------ RECORDED DATA ------
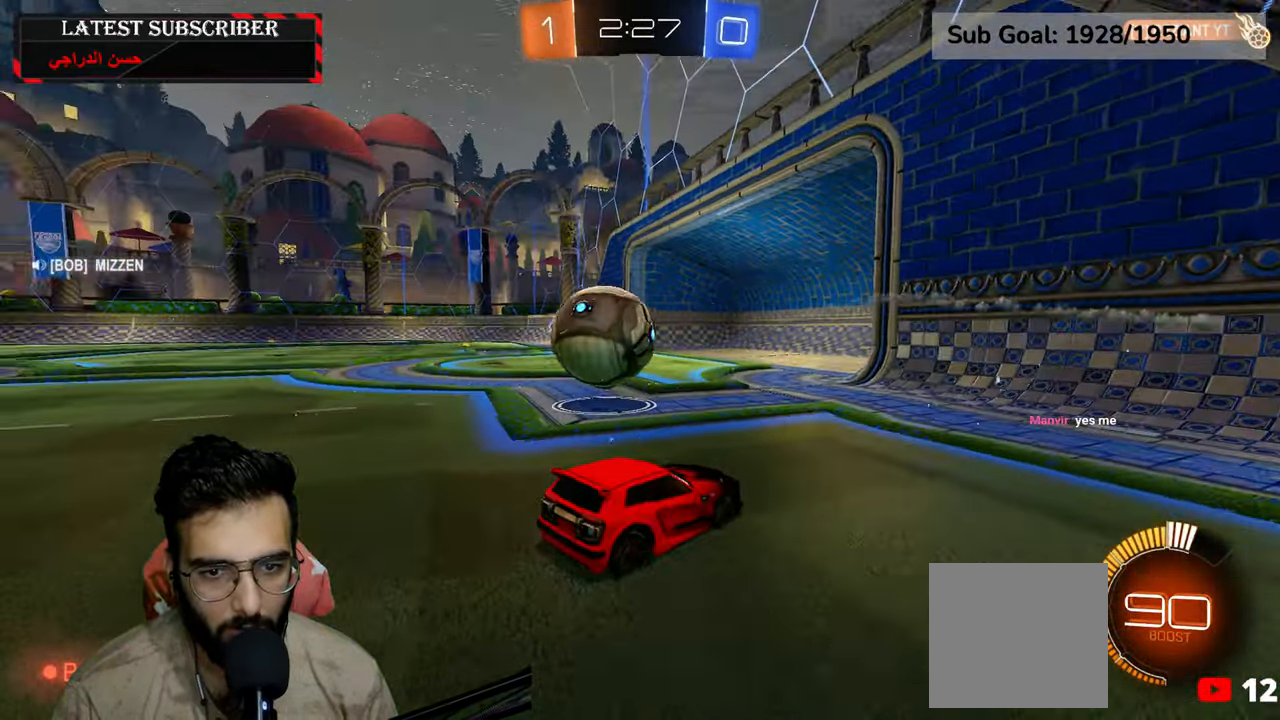
{"dt_ms": 500, "buttons": ["L1"], "left_stick": "left", "right_stick": "center", "events": [[84, "L1", "down"], [300, "left_stick", "left"]]}
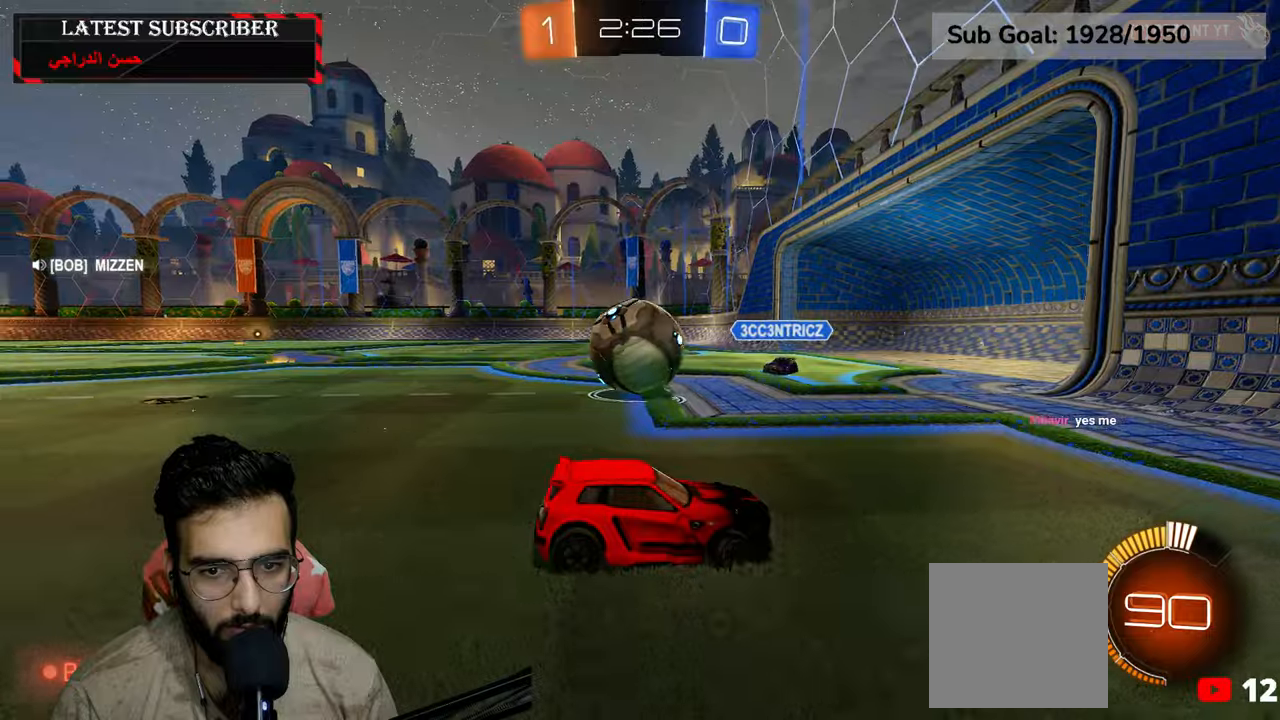
{"dt_ms": 500, "buttons": ["A"], "left_stick": "down", "right_stick": "center", "events": [[400, "left_stick", "center"], [467, "A", "down"], [467, "left_stick", "down"], [484, "L1", "up"]]}
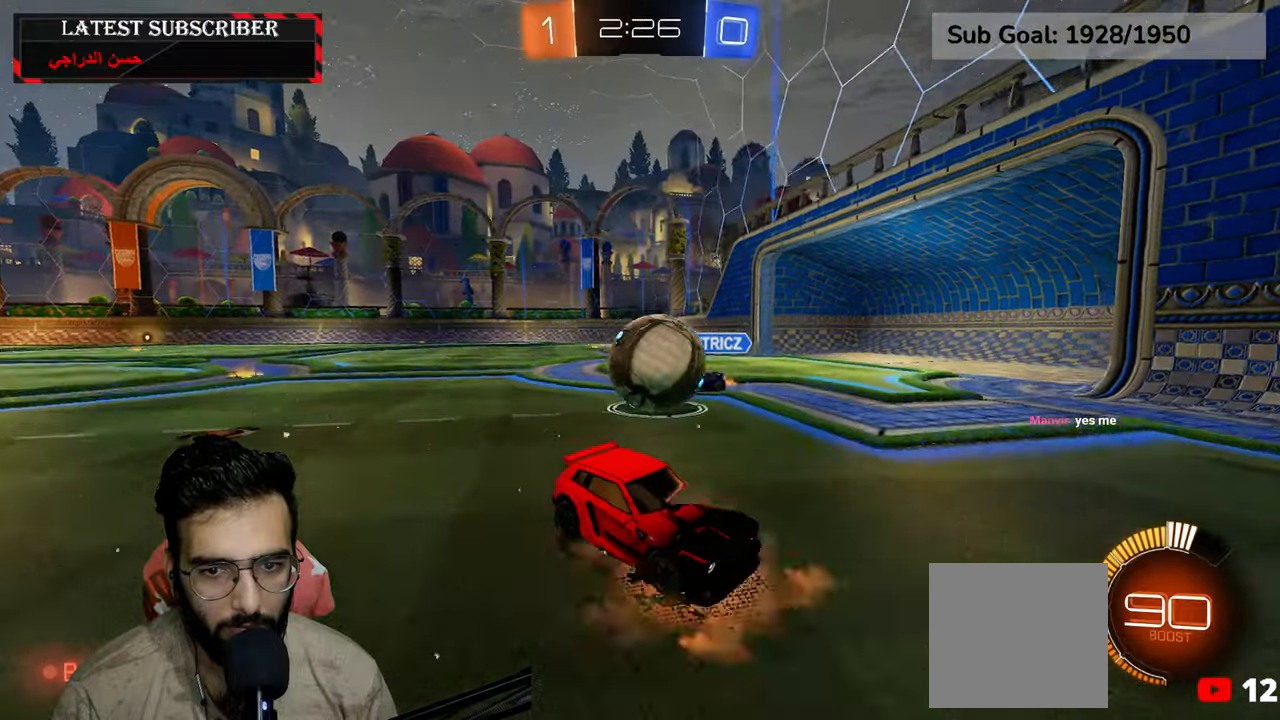
{"dt_ms": 500, "buttons": ["L2"], "left_stick": "up", "right_stick": "center", "events": [[34, "A", "up"], [100, "A", "down"], [234, "A", "up"], [284, "L2", "down"], [334, "left_stick", "up"]]}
------
__YOUR GOAL__.
Leaving the pictures aside, repeat the data above exactly.

__YOUR RESPONSE__.
{"dt_ms": 500, "buttons": ["L1"], "left_stick": "left", "right_stick": "center", "events": [[84, "L1", "down"], [300, "left_stick", "left"]]}
{"dt_ms": 500, "buttons": ["A"], "left_stick": "down", "right_stick": "center", "events": [[400, "left_stick", "center"], [467, "A", "down"], [467, "left_stick", "down"], [484, "L1", "up"]]}
{"dt_ms": 500, "buttons": ["L2"], "left_stick": "up", "right_stick": "center", "events": [[34, "A", "up"], [100, "A", "down"], [234, "A", "up"], [284, "L2", "down"], [334, "left_stick", "up"]]}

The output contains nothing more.